• [Source text]:
-*-
Nor can I even think of an example where of pretty heavy hitting group of senior retired officers has criticized the president in public for certain policies and in a couple of cases, the president himself for his character. This is a very big deal and the generals who have done this know that it's a very big deal and for that reason did it very reluctantly.
Bob: Why? There have been times in our history, I think probably many, where the military has had to bite its lip while deferring to civilian authority. What is it about military culture that pushes so hard against this resistance and rhetoric from its general officers?
Fred: When you're an officer, you have two principles pounded into your head from the moment since you were a cadet. One is to obey lawful orders by civilian authorities. Don't get involved in politics. Your job is to carry out the lawful orders of the commander-in-chief. The second principle is to abide by the Constitution. You are loyal more to the Constitution than to any particular leader.
What's rare, maybe unique in this instance is that the behavior of a president has created a tension between these two directives; one to follow lawful orders by the president, two, obey constitutional principles. We have a situation where the president's talking about lawful orders which he may give, contradict constitutional principles.
Bob: Now, there was one famous episode where a senior officer flouted the wishes of the president, Harry S. Truman, that was Douglas MacArthur during the Korean War and he wound up recalled for having been insubordinate. Are there any other examples of a general or an admiral just saying no?
Fred: There have been cases of officers resigning rather than carrying out orders. There have been cases of officers being fired either by the president or the secretary of defense for not doing their job well, but it's worth keeping in mind MacArthur in 1951 when this happened was a national hero. He was incredibly popular and this gave him a sense of power in his own mind.
He defied Harry Truman's orders. He wanted to invade China. Truman said no, MacArthur insisted, Truman fired him, which was an incredibly risky thing to do because, as I say, MacArthur was probably more popular than Truman was at the time, but it was this episode that in fact, instilled in the officer core from then till now the principle that you should stay out of politics, don't pull a MacArthur.
Bob: I'm wondering about a mechanism beyond after the fact statements of opprobrium that we've seen in the past week that's available to military leaders, the law of war manual addresses how to handle illegal orders for decisions made on the battlefield and periodically there are prosecutions of soldiers and Marines from making the wrong choice, but is there anything codified to guide the military brass and the abuse of the military for political purposes?
-*-
• [Recorded data]:
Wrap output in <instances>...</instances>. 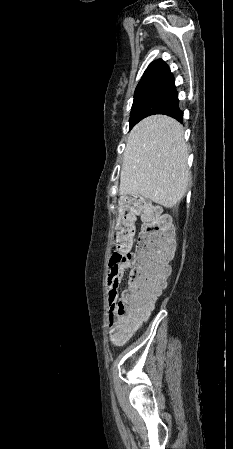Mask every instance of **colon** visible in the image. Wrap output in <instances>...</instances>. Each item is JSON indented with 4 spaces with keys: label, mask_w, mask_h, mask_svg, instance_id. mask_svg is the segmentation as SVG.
Listing matches in <instances>:
<instances>
[{
    "label": "colon",
    "mask_w": 233,
    "mask_h": 449,
    "mask_svg": "<svg viewBox=\"0 0 233 449\" xmlns=\"http://www.w3.org/2000/svg\"><path fill=\"white\" fill-rule=\"evenodd\" d=\"M114 249L111 263L130 262L132 271L129 287L123 300L116 304L110 317L114 324L113 336L117 343L129 337L132 329L148 312L154 299L163 289L169 275L175 240L169 218L161 207L136 196L119 200ZM142 220L138 242L135 219Z\"/></svg>",
    "instance_id": "colon-1"
}]
</instances>
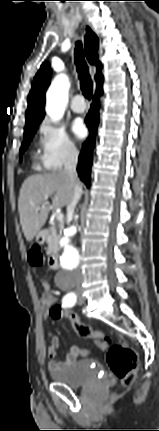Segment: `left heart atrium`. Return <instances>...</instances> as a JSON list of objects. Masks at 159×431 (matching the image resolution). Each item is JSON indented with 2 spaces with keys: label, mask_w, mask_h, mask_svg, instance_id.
I'll list each match as a JSON object with an SVG mask.
<instances>
[{
  "label": "left heart atrium",
  "mask_w": 159,
  "mask_h": 431,
  "mask_svg": "<svg viewBox=\"0 0 159 431\" xmlns=\"http://www.w3.org/2000/svg\"><path fill=\"white\" fill-rule=\"evenodd\" d=\"M71 131L78 139H81L86 135V127L81 119H76L73 121L71 125Z\"/></svg>",
  "instance_id": "left-heart-atrium-1"
}]
</instances>
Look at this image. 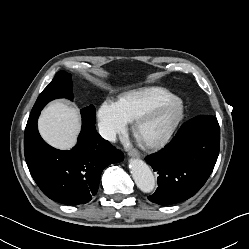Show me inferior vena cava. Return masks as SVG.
<instances>
[{
	"label": "inferior vena cava",
	"instance_id": "obj_1",
	"mask_svg": "<svg viewBox=\"0 0 249 249\" xmlns=\"http://www.w3.org/2000/svg\"><path fill=\"white\" fill-rule=\"evenodd\" d=\"M99 133L104 139L108 141H111V142L116 141V132L110 127L101 126L99 128Z\"/></svg>",
	"mask_w": 249,
	"mask_h": 249
}]
</instances>
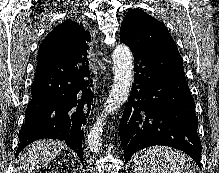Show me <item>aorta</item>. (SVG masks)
I'll return each mask as SVG.
<instances>
[{
    "label": "aorta",
    "mask_w": 219,
    "mask_h": 173,
    "mask_svg": "<svg viewBox=\"0 0 219 173\" xmlns=\"http://www.w3.org/2000/svg\"><path fill=\"white\" fill-rule=\"evenodd\" d=\"M114 82L109 93L101 118H97L89 132L86 144L90 151L99 154L101 151V135L108 115L118 110L128 99L133 84V55L128 46L118 45L112 54Z\"/></svg>",
    "instance_id": "aorta-1"
}]
</instances>
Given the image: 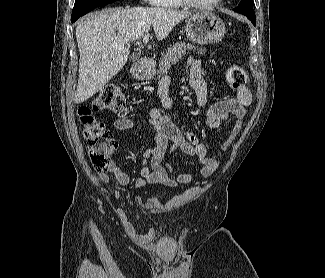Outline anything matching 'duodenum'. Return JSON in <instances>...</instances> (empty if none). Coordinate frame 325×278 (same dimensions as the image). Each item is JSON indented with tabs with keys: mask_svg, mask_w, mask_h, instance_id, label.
<instances>
[{
	"mask_svg": "<svg viewBox=\"0 0 325 278\" xmlns=\"http://www.w3.org/2000/svg\"><path fill=\"white\" fill-rule=\"evenodd\" d=\"M151 65V61L147 58H142L139 61V67L148 68Z\"/></svg>",
	"mask_w": 325,
	"mask_h": 278,
	"instance_id": "1",
	"label": "duodenum"
}]
</instances>
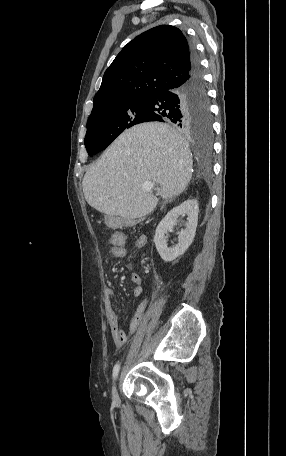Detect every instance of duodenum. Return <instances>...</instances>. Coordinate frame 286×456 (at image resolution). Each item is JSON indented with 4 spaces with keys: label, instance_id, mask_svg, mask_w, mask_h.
Masks as SVG:
<instances>
[{
    "label": "duodenum",
    "instance_id": "obj_1",
    "mask_svg": "<svg viewBox=\"0 0 286 456\" xmlns=\"http://www.w3.org/2000/svg\"><path fill=\"white\" fill-rule=\"evenodd\" d=\"M122 225H134L136 220L134 218H119Z\"/></svg>",
    "mask_w": 286,
    "mask_h": 456
}]
</instances>
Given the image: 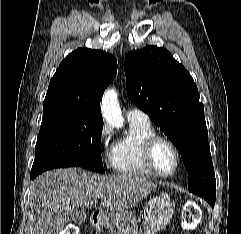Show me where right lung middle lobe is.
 Instances as JSON below:
<instances>
[{"label": "right lung middle lobe", "mask_w": 241, "mask_h": 234, "mask_svg": "<svg viewBox=\"0 0 241 234\" xmlns=\"http://www.w3.org/2000/svg\"><path fill=\"white\" fill-rule=\"evenodd\" d=\"M102 128L103 121L86 119L73 109H43L32 169L64 160L104 173L100 154Z\"/></svg>", "instance_id": "obj_1"}]
</instances>
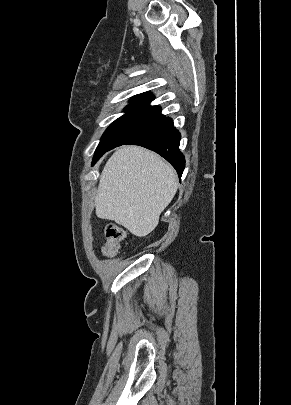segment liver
Listing matches in <instances>:
<instances>
[{"mask_svg": "<svg viewBox=\"0 0 291 405\" xmlns=\"http://www.w3.org/2000/svg\"><path fill=\"white\" fill-rule=\"evenodd\" d=\"M178 187L173 167L139 146L118 149L102 171L96 215L115 221L137 237L150 234Z\"/></svg>", "mask_w": 291, "mask_h": 405, "instance_id": "obj_1", "label": "liver"}]
</instances>
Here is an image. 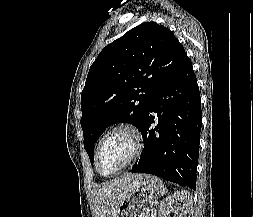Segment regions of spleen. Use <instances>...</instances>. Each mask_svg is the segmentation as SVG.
Here are the masks:
<instances>
[{
  "label": "spleen",
  "mask_w": 253,
  "mask_h": 217,
  "mask_svg": "<svg viewBox=\"0 0 253 217\" xmlns=\"http://www.w3.org/2000/svg\"><path fill=\"white\" fill-rule=\"evenodd\" d=\"M155 180L159 183V185H160V194L161 195H164L166 192H167V190H166V187L164 186V184L162 183V180H160L159 178H155Z\"/></svg>",
  "instance_id": "spleen-1"
}]
</instances>
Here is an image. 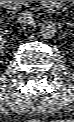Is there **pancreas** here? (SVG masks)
<instances>
[{
  "mask_svg": "<svg viewBox=\"0 0 74 122\" xmlns=\"http://www.w3.org/2000/svg\"><path fill=\"white\" fill-rule=\"evenodd\" d=\"M29 2H31V1H21V3H20V4H22V5H25V6H26V5H28V3H29Z\"/></svg>",
  "mask_w": 74,
  "mask_h": 122,
  "instance_id": "cf45deb5",
  "label": "pancreas"
}]
</instances>
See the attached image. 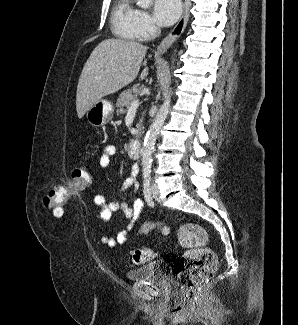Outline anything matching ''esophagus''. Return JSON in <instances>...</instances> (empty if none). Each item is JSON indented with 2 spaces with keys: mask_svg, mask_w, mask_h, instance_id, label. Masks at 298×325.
Instances as JSON below:
<instances>
[{
  "mask_svg": "<svg viewBox=\"0 0 298 325\" xmlns=\"http://www.w3.org/2000/svg\"><path fill=\"white\" fill-rule=\"evenodd\" d=\"M189 10H190V0H184V10L179 18L177 24L173 30L165 37L162 42L157 47V54L162 55L167 51V49L172 45V43L177 40L178 37L183 33L187 22L189 20Z\"/></svg>",
  "mask_w": 298,
  "mask_h": 325,
  "instance_id": "34e87169",
  "label": "esophagus"
}]
</instances>
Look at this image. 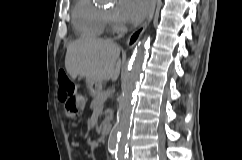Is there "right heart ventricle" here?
Listing matches in <instances>:
<instances>
[{"mask_svg": "<svg viewBox=\"0 0 242 160\" xmlns=\"http://www.w3.org/2000/svg\"><path fill=\"white\" fill-rule=\"evenodd\" d=\"M72 23L76 32L84 38H100L106 29L103 11L93 0H75Z\"/></svg>", "mask_w": 242, "mask_h": 160, "instance_id": "1", "label": "right heart ventricle"}]
</instances>
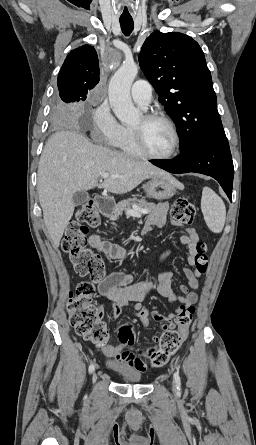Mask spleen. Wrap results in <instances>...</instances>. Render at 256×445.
Segmentation results:
<instances>
[{"instance_id":"spleen-1","label":"spleen","mask_w":256,"mask_h":445,"mask_svg":"<svg viewBox=\"0 0 256 445\" xmlns=\"http://www.w3.org/2000/svg\"><path fill=\"white\" fill-rule=\"evenodd\" d=\"M201 210L208 228L214 233L223 230L226 220V207L223 200L209 187H204Z\"/></svg>"}]
</instances>
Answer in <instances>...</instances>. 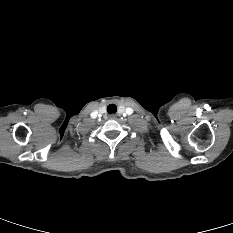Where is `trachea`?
Segmentation results:
<instances>
[{
	"mask_svg": "<svg viewBox=\"0 0 233 233\" xmlns=\"http://www.w3.org/2000/svg\"><path fill=\"white\" fill-rule=\"evenodd\" d=\"M107 111H108L109 114H111V113H116V111H117L116 105L110 104V105L107 107Z\"/></svg>",
	"mask_w": 233,
	"mask_h": 233,
	"instance_id": "1",
	"label": "trachea"
}]
</instances>
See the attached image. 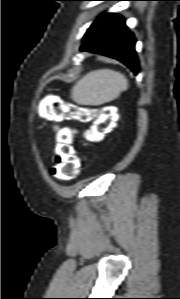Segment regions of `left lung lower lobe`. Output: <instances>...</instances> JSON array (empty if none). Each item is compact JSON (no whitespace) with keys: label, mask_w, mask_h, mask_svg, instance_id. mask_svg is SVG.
I'll return each instance as SVG.
<instances>
[{"label":"left lung lower lobe","mask_w":180,"mask_h":299,"mask_svg":"<svg viewBox=\"0 0 180 299\" xmlns=\"http://www.w3.org/2000/svg\"><path fill=\"white\" fill-rule=\"evenodd\" d=\"M134 46V35L128 30L124 18L118 14L105 13L87 30L80 50L117 59L137 74L139 65Z\"/></svg>","instance_id":"left-lung-lower-lobe-1"}]
</instances>
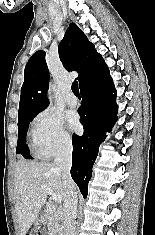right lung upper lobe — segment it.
Segmentation results:
<instances>
[{"label":"right lung upper lobe","mask_w":155,"mask_h":235,"mask_svg":"<svg viewBox=\"0 0 155 235\" xmlns=\"http://www.w3.org/2000/svg\"><path fill=\"white\" fill-rule=\"evenodd\" d=\"M58 53L67 70L79 73L77 79L80 88L109 71L102 56L75 23L70 24L66 30ZM45 54L42 50L35 52L25 66L18 117L41 112L48 107L49 70Z\"/></svg>","instance_id":"1"}]
</instances>
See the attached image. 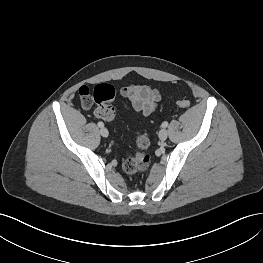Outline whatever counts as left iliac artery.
<instances>
[{
	"label": "left iliac artery",
	"mask_w": 263,
	"mask_h": 263,
	"mask_svg": "<svg viewBox=\"0 0 263 263\" xmlns=\"http://www.w3.org/2000/svg\"><path fill=\"white\" fill-rule=\"evenodd\" d=\"M167 126H168V122L165 121L162 123V127L166 128Z\"/></svg>",
	"instance_id": "1"
}]
</instances>
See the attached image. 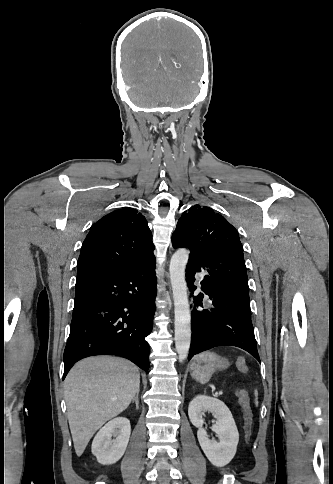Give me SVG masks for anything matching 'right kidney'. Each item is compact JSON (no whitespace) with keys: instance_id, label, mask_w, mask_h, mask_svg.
<instances>
[{"instance_id":"right-kidney-1","label":"right kidney","mask_w":333,"mask_h":484,"mask_svg":"<svg viewBox=\"0 0 333 484\" xmlns=\"http://www.w3.org/2000/svg\"><path fill=\"white\" fill-rule=\"evenodd\" d=\"M130 434V421L124 417L115 418L100 429L91 447L98 463L111 465L120 460L127 448Z\"/></svg>"}]
</instances>
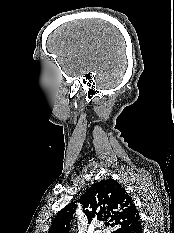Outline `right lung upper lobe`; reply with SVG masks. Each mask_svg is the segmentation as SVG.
<instances>
[{"instance_id": "right-lung-upper-lobe-1", "label": "right lung upper lobe", "mask_w": 174, "mask_h": 233, "mask_svg": "<svg viewBox=\"0 0 174 233\" xmlns=\"http://www.w3.org/2000/svg\"><path fill=\"white\" fill-rule=\"evenodd\" d=\"M76 202L69 203L57 214L48 233H69ZM78 202L83 205L89 223L109 220L115 227L113 233H131L141 225L132 199L121 184L113 179L94 183Z\"/></svg>"}]
</instances>
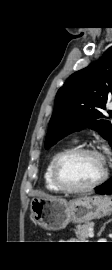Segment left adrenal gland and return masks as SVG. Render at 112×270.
Wrapping results in <instances>:
<instances>
[{"instance_id": "left-adrenal-gland-1", "label": "left adrenal gland", "mask_w": 112, "mask_h": 270, "mask_svg": "<svg viewBox=\"0 0 112 270\" xmlns=\"http://www.w3.org/2000/svg\"><path fill=\"white\" fill-rule=\"evenodd\" d=\"M111 221H112V218L109 219L107 222H105V223L103 224V226L101 227V229H100V231H99V235L102 234V232L104 231L106 225H107L108 223H110Z\"/></svg>"}]
</instances>
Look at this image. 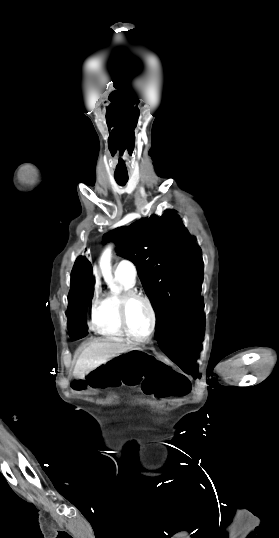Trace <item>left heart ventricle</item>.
Returning <instances> with one entry per match:
<instances>
[{"instance_id":"obj_1","label":"left heart ventricle","mask_w":279,"mask_h":538,"mask_svg":"<svg viewBox=\"0 0 279 538\" xmlns=\"http://www.w3.org/2000/svg\"><path fill=\"white\" fill-rule=\"evenodd\" d=\"M102 210H112L115 207H99ZM98 222H103L102 217L97 218ZM127 322L130 331L139 337L147 335L151 326V314L144 302L135 301L131 303L127 310Z\"/></svg>"}]
</instances>
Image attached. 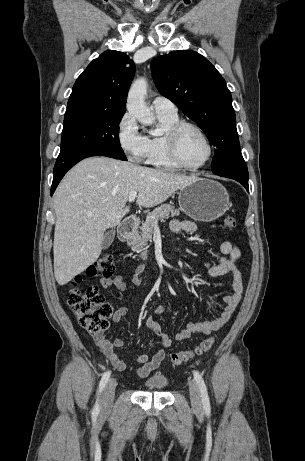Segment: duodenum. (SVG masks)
Returning <instances> with one entry per match:
<instances>
[{
    "mask_svg": "<svg viewBox=\"0 0 305 461\" xmlns=\"http://www.w3.org/2000/svg\"><path fill=\"white\" fill-rule=\"evenodd\" d=\"M136 222L133 218L126 219L121 223V225L118 228V237L121 241H125L130 238L134 228H135Z\"/></svg>",
    "mask_w": 305,
    "mask_h": 461,
    "instance_id": "duodenum-1",
    "label": "duodenum"
}]
</instances>
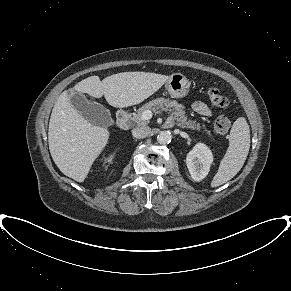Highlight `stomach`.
Listing matches in <instances>:
<instances>
[{"instance_id":"obj_1","label":"stomach","mask_w":291,"mask_h":291,"mask_svg":"<svg viewBox=\"0 0 291 291\" xmlns=\"http://www.w3.org/2000/svg\"><path fill=\"white\" fill-rule=\"evenodd\" d=\"M165 87L172 98H183L189 93L190 82L181 73L169 76Z\"/></svg>"}]
</instances>
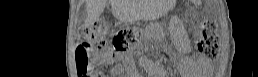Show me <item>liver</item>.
Segmentation results:
<instances>
[{
    "label": "liver",
    "mask_w": 258,
    "mask_h": 77,
    "mask_svg": "<svg viewBox=\"0 0 258 77\" xmlns=\"http://www.w3.org/2000/svg\"><path fill=\"white\" fill-rule=\"evenodd\" d=\"M107 4V0H87V18L86 23L91 24L95 22L103 13ZM112 12L114 16L120 21H130L134 13V8L131 2L125 0H110Z\"/></svg>",
    "instance_id": "1"
}]
</instances>
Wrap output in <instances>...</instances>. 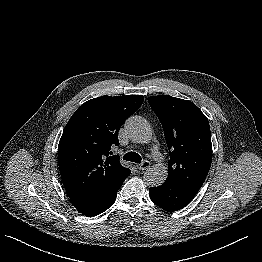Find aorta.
Wrapping results in <instances>:
<instances>
[{
  "instance_id": "762f6f07",
  "label": "aorta",
  "mask_w": 262,
  "mask_h": 262,
  "mask_svg": "<svg viewBox=\"0 0 262 262\" xmlns=\"http://www.w3.org/2000/svg\"><path fill=\"white\" fill-rule=\"evenodd\" d=\"M125 130L129 138L136 142L145 144L152 138V129L148 122L140 116H131L125 122ZM168 171L163 165H153L144 173L143 179L150 187H159L167 179Z\"/></svg>"
}]
</instances>
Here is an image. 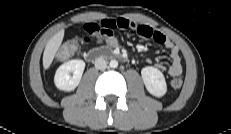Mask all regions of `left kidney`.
Listing matches in <instances>:
<instances>
[{
	"instance_id": "5707ae66",
	"label": "left kidney",
	"mask_w": 231,
	"mask_h": 134,
	"mask_svg": "<svg viewBox=\"0 0 231 134\" xmlns=\"http://www.w3.org/2000/svg\"><path fill=\"white\" fill-rule=\"evenodd\" d=\"M141 75L146 89L155 97H162L167 92V85L163 73L152 66L144 67Z\"/></svg>"
}]
</instances>
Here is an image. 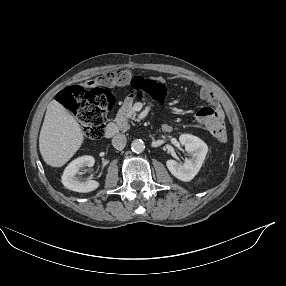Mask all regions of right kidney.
Listing matches in <instances>:
<instances>
[{"label": "right kidney", "instance_id": "obj_1", "mask_svg": "<svg viewBox=\"0 0 286 286\" xmlns=\"http://www.w3.org/2000/svg\"><path fill=\"white\" fill-rule=\"evenodd\" d=\"M95 159L92 156H81L72 162L65 168L62 175L63 185L76 192H91L99 187V183L95 180H85L82 181L76 177L79 172V169L83 166H93Z\"/></svg>", "mask_w": 286, "mask_h": 286}]
</instances>
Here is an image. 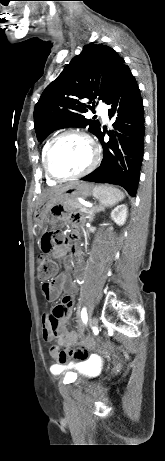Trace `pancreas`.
<instances>
[{
    "label": "pancreas",
    "mask_w": 165,
    "mask_h": 461,
    "mask_svg": "<svg viewBox=\"0 0 165 461\" xmlns=\"http://www.w3.org/2000/svg\"><path fill=\"white\" fill-rule=\"evenodd\" d=\"M64 209L68 212H76L83 207L76 198H68L64 201Z\"/></svg>",
    "instance_id": "pancreas-1"
}]
</instances>
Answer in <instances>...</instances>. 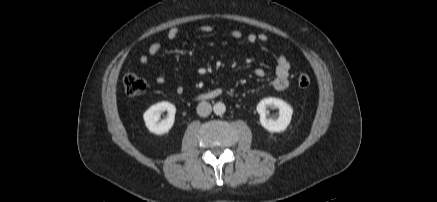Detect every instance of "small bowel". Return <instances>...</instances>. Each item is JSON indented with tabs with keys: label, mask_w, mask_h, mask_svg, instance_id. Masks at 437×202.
Wrapping results in <instances>:
<instances>
[{
	"label": "small bowel",
	"mask_w": 437,
	"mask_h": 202,
	"mask_svg": "<svg viewBox=\"0 0 437 202\" xmlns=\"http://www.w3.org/2000/svg\"><path fill=\"white\" fill-rule=\"evenodd\" d=\"M213 28L210 25H204L200 27V31L203 33H210L212 32ZM179 35V29L177 27H172L167 32V39L169 41L175 40ZM231 36L234 39H241L243 37V33L239 30H234L231 32ZM247 41L251 44L254 43H266L268 41V36L265 33H250L247 36ZM162 48V45L160 42H154L152 43L147 50V54L141 55L139 58V62L141 65L146 66L149 63V58L157 55ZM291 69V63L290 61L284 56L279 55L277 57V62L275 66V73L274 78L271 80L270 85L272 88H274L277 91H283L289 86V74ZM255 75L257 77H264L266 72L262 68H258L255 70ZM156 82L158 84H164L165 78L162 75H158L156 77ZM175 92L178 94H181L183 92L182 86H176Z\"/></svg>",
	"instance_id": "small-bowel-1"
}]
</instances>
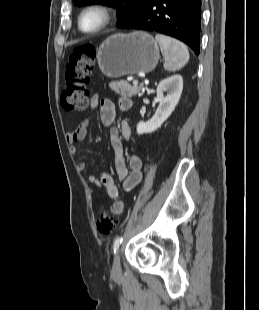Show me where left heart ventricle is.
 <instances>
[{
	"instance_id": "obj_1",
	"label": "left heart ventricle",
	"mask_w": 259,
	"mask_h": 310,
	"mask_svg": "<svg viewBox=\"0 0 259 310\" xmlns=\"http://www.w3.org/2000/svg\"><path fill=\"white\" fill-rule=\"evenodd\" d=\"M102 21V16L98 12H89L83 18V27L87 30L97 27Z\"/></svg>"
}]
</instances>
-*-
• [Requirements]:
**A)** Summarize the interview on military officers and civilian authority in two sentences.
**B)** Answer these questions on the interview about military officers and civilian authority.
(i) During which war did Douglas MacArthur flout the wishes of Harry S. Truman?
(ii) In what year did the MacArthur episode take place?
(iii) What did MacArthur want to do that Truman refused?
Answer using the interview text only, not the material.

• [Solutions to the problems]:
**A)** Fred explains that officers are taught both to obey lawful orders from civilian authorities while staying out of politics and to be loyal above all to the Constitution, and that a president's behavior has now set these two principles against each other. Fred also points to Douglas MacArthur, whom Truman fired in 1951 for defying orders over invading China, as the episode that taught officers ever since to stay out of politics.

**B)**
(i) The Korean War.
(ii) 1951.
(iii) Invade China.